## [Excerto de texto]
__________________________________________________
Uma mulher apagada da própria história—descrita apenas pela boca dos homens que a temem. A Sycorax de Shakespeare nunca entra em cena em A Tempestade, mas a sua ausência molda toda a trama. É precisamente esse tipo de apagamento que Alice Geirinhas tem vindo a desmontar ao longo de quatro décadas de trabalho artístico.
Na Galeria PeP, no MNAC–Museu do Chiado, Sycorax (até 20 de setembro) devolve corpo à bruxa-mãe: doze desenhos de grande formato que recuperam os contrastes crus e o simbolismo moralizante das gravuras medievais sobre a caça às bruxas, virando a iconografia da perseguição contra si mesma. Com curadoria de Lúcia Saldanha e Rui Afonso Santos, a instalação restitui a Sycorax «corpo, gesto e território», nas palavras da artista—agência reconquistada pelo traço e pela tinta.
Mas Geirinhas está também a traçar um roteiro de verão pelas galerias de Lisboa, e algumas dessas portas não voltarão a abrir. Em Alvalade, a Galeria Vera Cortês—depois de mais de vinte anos dedicados à promoção da arte contemporânea em Portugal—encerrará definitivamente a 19 de dezembro. A exposição atual, The Narrative Structure (até 5 de setembro), reúne duas peças raramente expostas da artista Ana Vieira: Mesa-Paisagem (1973) e a série Close-Up (2004), explorações do espaço doméstico, da memória e da política do olhar. Com curadoria de Antonia Gaeta, esta pode ser a última oportunidade de as encontrar na galeria que lutou para manter este tipo de trabalho visível.
__________________________________________________
## [Amostra de dados]
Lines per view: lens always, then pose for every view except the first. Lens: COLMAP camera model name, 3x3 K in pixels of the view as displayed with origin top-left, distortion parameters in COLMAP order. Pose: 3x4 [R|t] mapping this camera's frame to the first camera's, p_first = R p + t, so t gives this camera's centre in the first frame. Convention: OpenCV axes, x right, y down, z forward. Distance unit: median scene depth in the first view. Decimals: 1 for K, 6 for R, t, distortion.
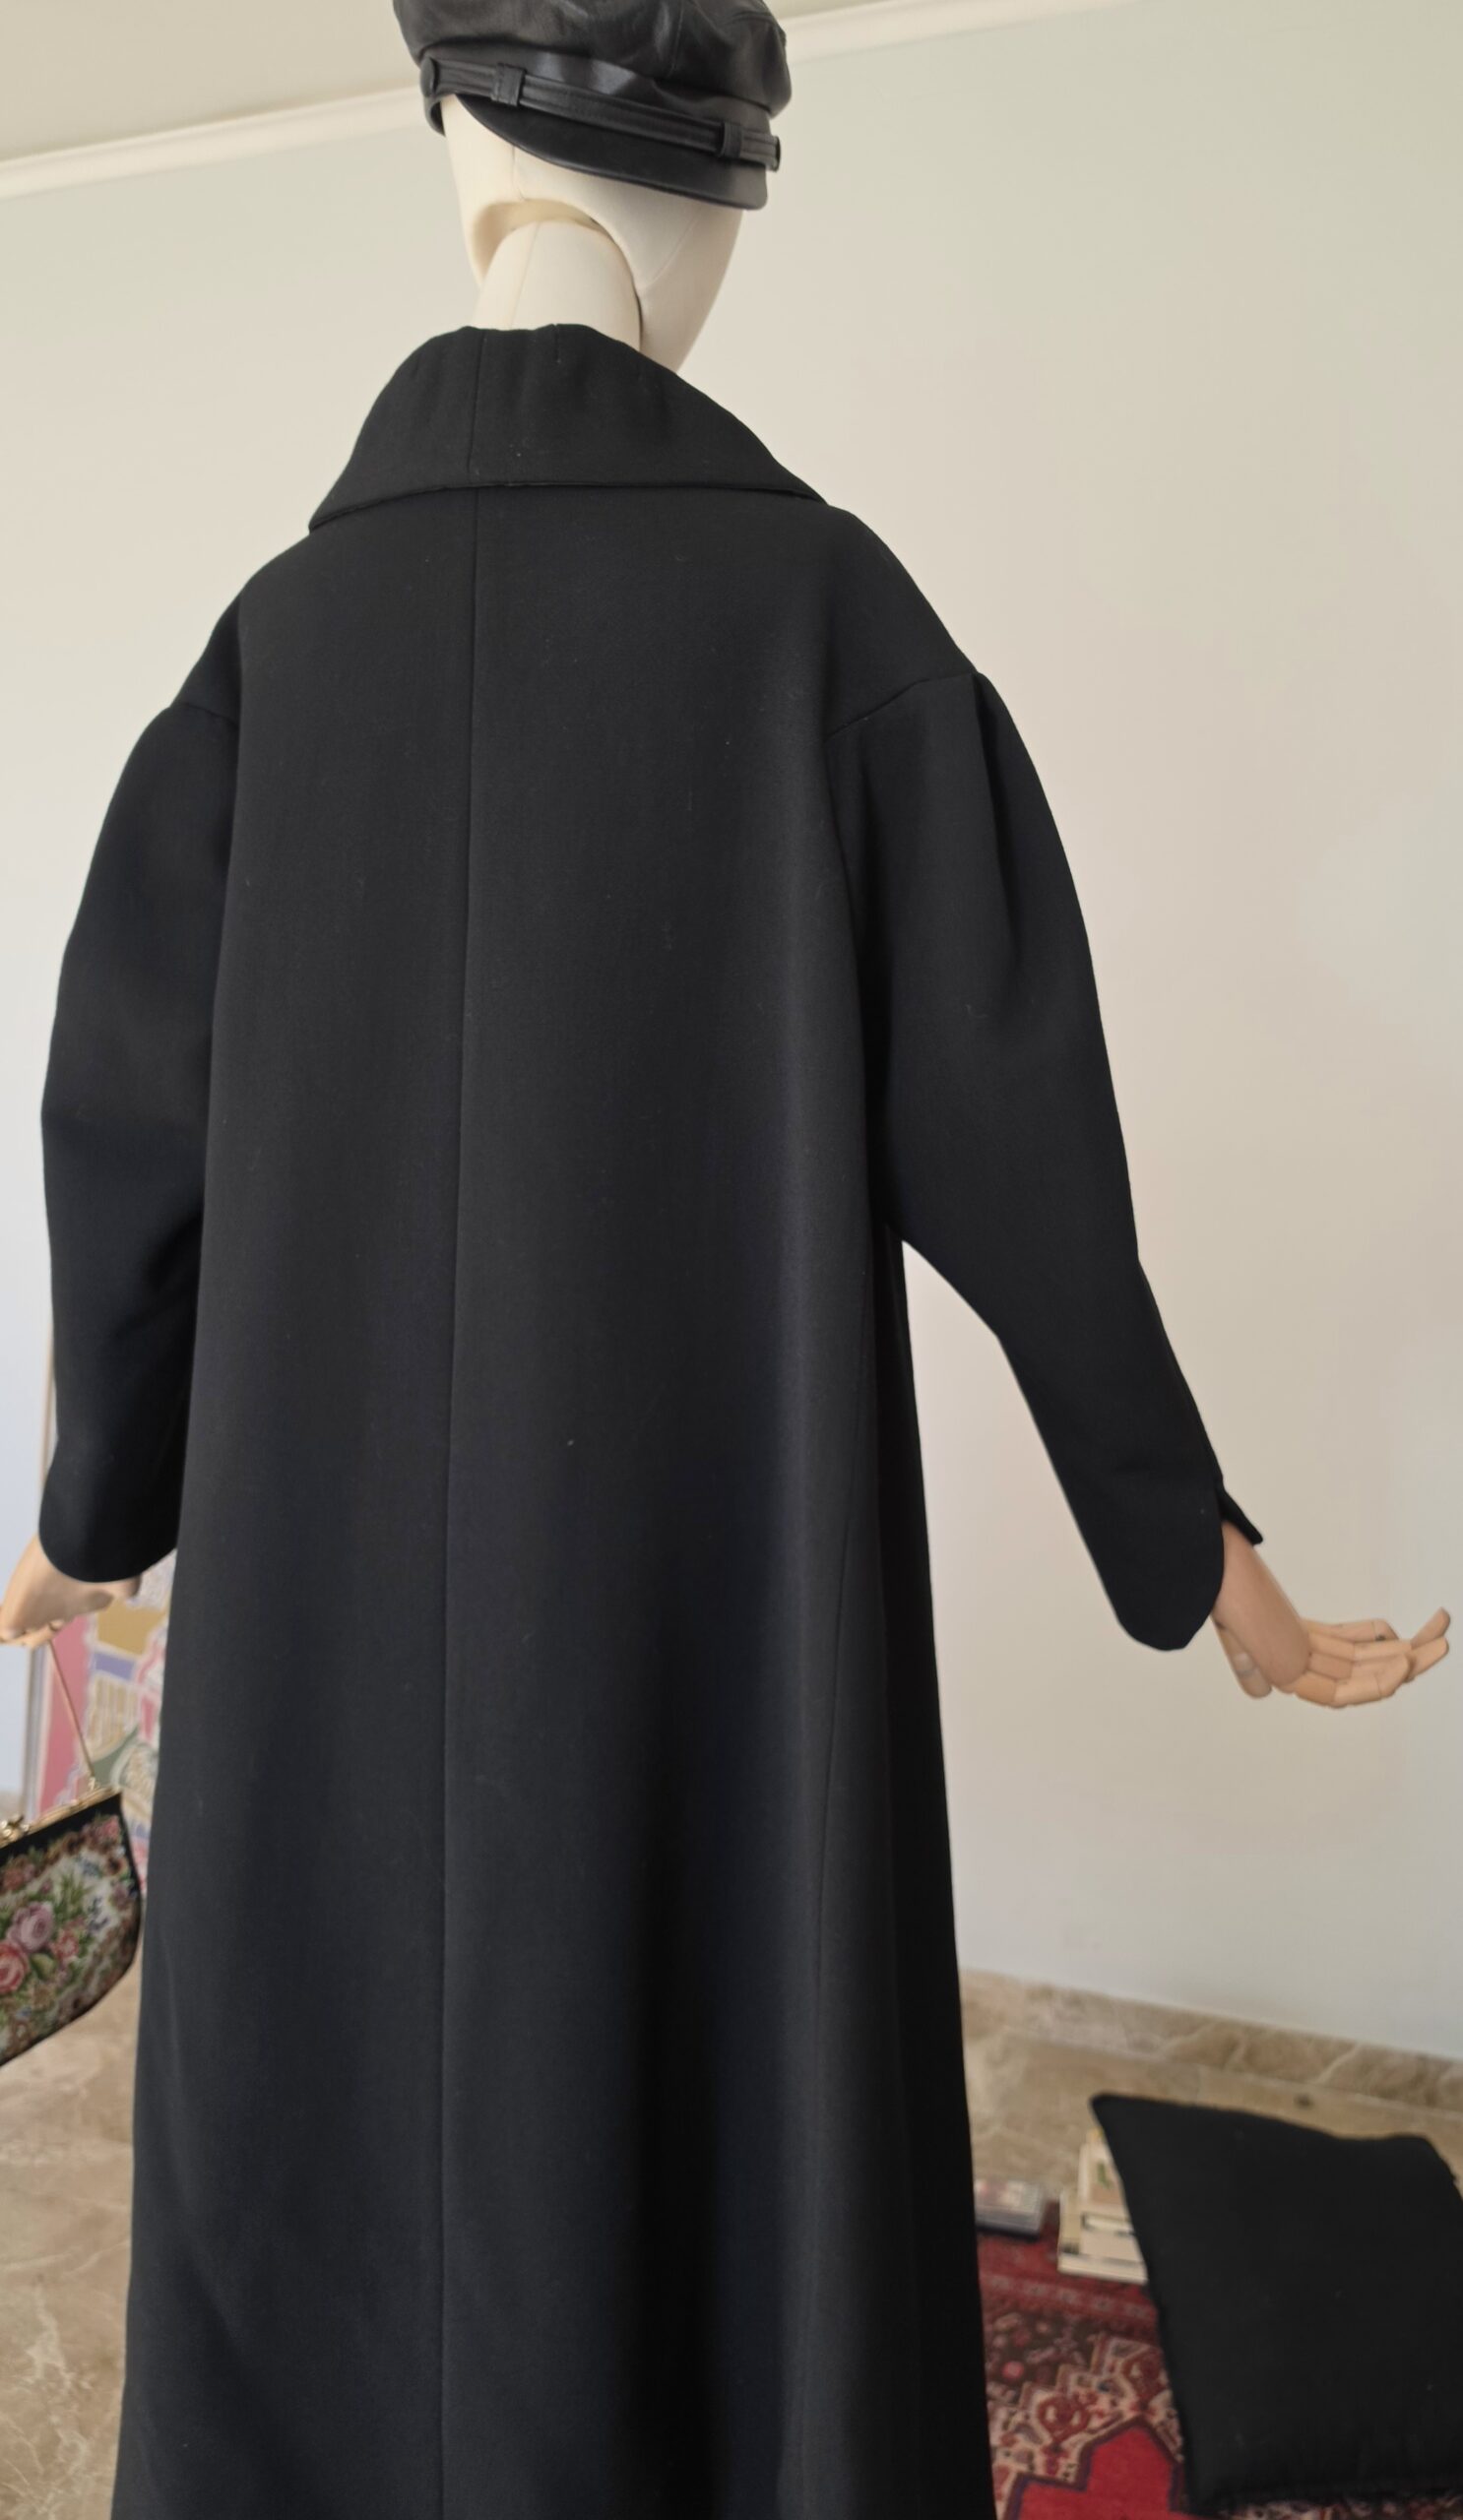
lens RADIAL K [[1984.1, 0, 731.5], [0, 1984.1, 1260.0], [0, 0, 1]] dist [0.120799, -0.216452]
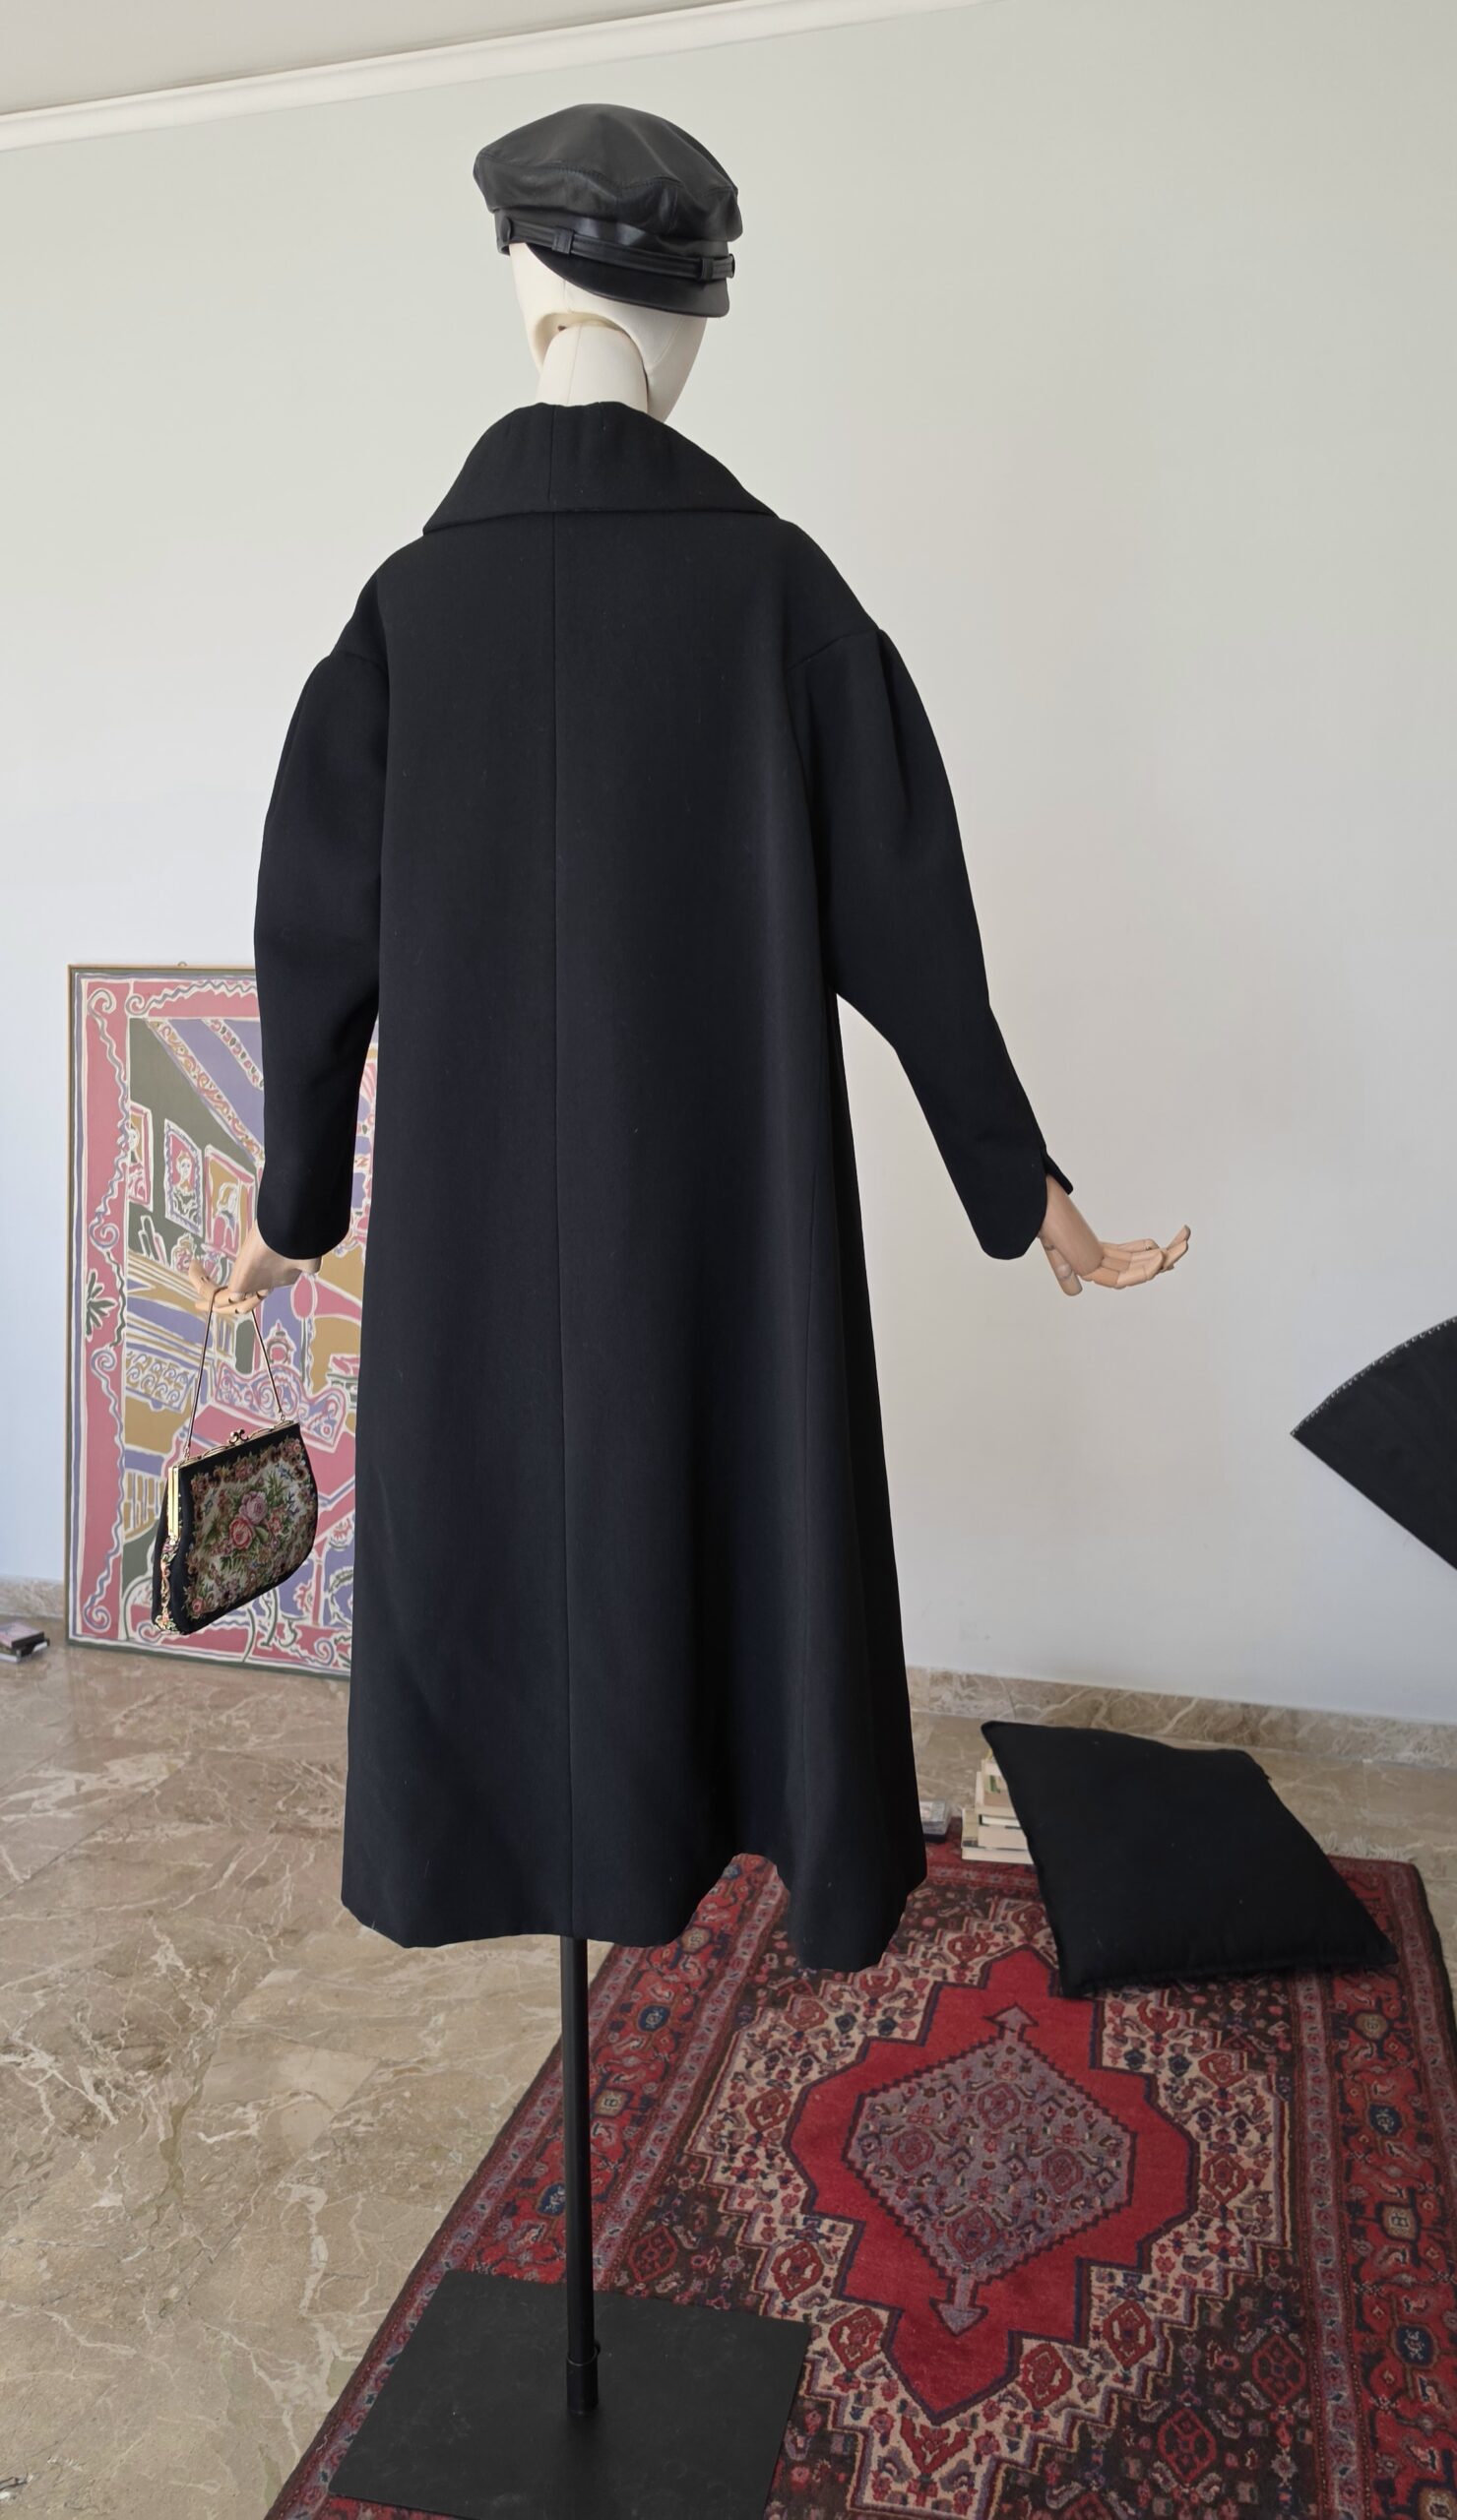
lens RADIAL K [[1984.1, 0, 728.5], [0, 1984.1, 1260.0], [0, 0, 1]] dist [0.120799, -0.216452]
pose [[0.998114, -0.034431, 0.050826, -0.080177], [0.031381, 0.997727, 0.059640, 0.089777], [-0.052764, -0.057932, 0.996925, -0.514016]]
__________________________________________________
## [Tarefa]
Copie na íntegra, sem qualquer alteração, o texto acima sobre as exposições de Alice Geirinhas e de Ana Vieira em Lisboa.

## [Tarefa concluída]
Uma mulher apagada da própria história—descrita apenas pela boca dos homens que a temem. A Sycorax de Shakespeare nunca entra em cena em A Tempestade, mas a sua ausência molda toda a trama. É precisamente esse tipo de apagamento que Alice Geirinhas tem vindo a desmontar ao longo de quatro décadas de trabalho artístico.
Na Galeria PeP, no MNAC–Museu do Chiado, Sycorax (até 20 de setembro) devolve corpo à bruxa-mãe: doze desenhos de grande formato que recuperam os contrastes crus e o simbolismo moralizante das gravuras medievais sobre a caça às bruxas, virando a iconografia da perseguição contra si mesma. Com curadoria de Lúcia Saldanha e Rui Afonso Santos, a instalação restitui a Sycorax «corpo, gesto e território», nas palavras da artista—agência reconquistada pelo traço e pela tinta.
Mas Geirinhas está também a traçar um roteiro de verão pelas galerias de Lisboa, e algumas dessas portas não voltarão a abrir. Em Alvalade, a Galeria Vera Cortês—depois de mais de vinte anos dedicados à promoção da arte contemporânea em Portugal—encerrará definitivamente a 19 de dezembro. A exposição atual, The Narrative Structure (até 5 de setembro), reúne duas peças raramente expostas da artista Ana Vieira: Mesa-Paisagem (1973) e a série Close-Up (2004), explorações do espaço doméstico, da memória e da política do olhar. Com curadoria de Antonia Gaeta, esta pode ser a última oportunidade de as encontrar na galeria que lutou para manter este tipo de trabalho visível.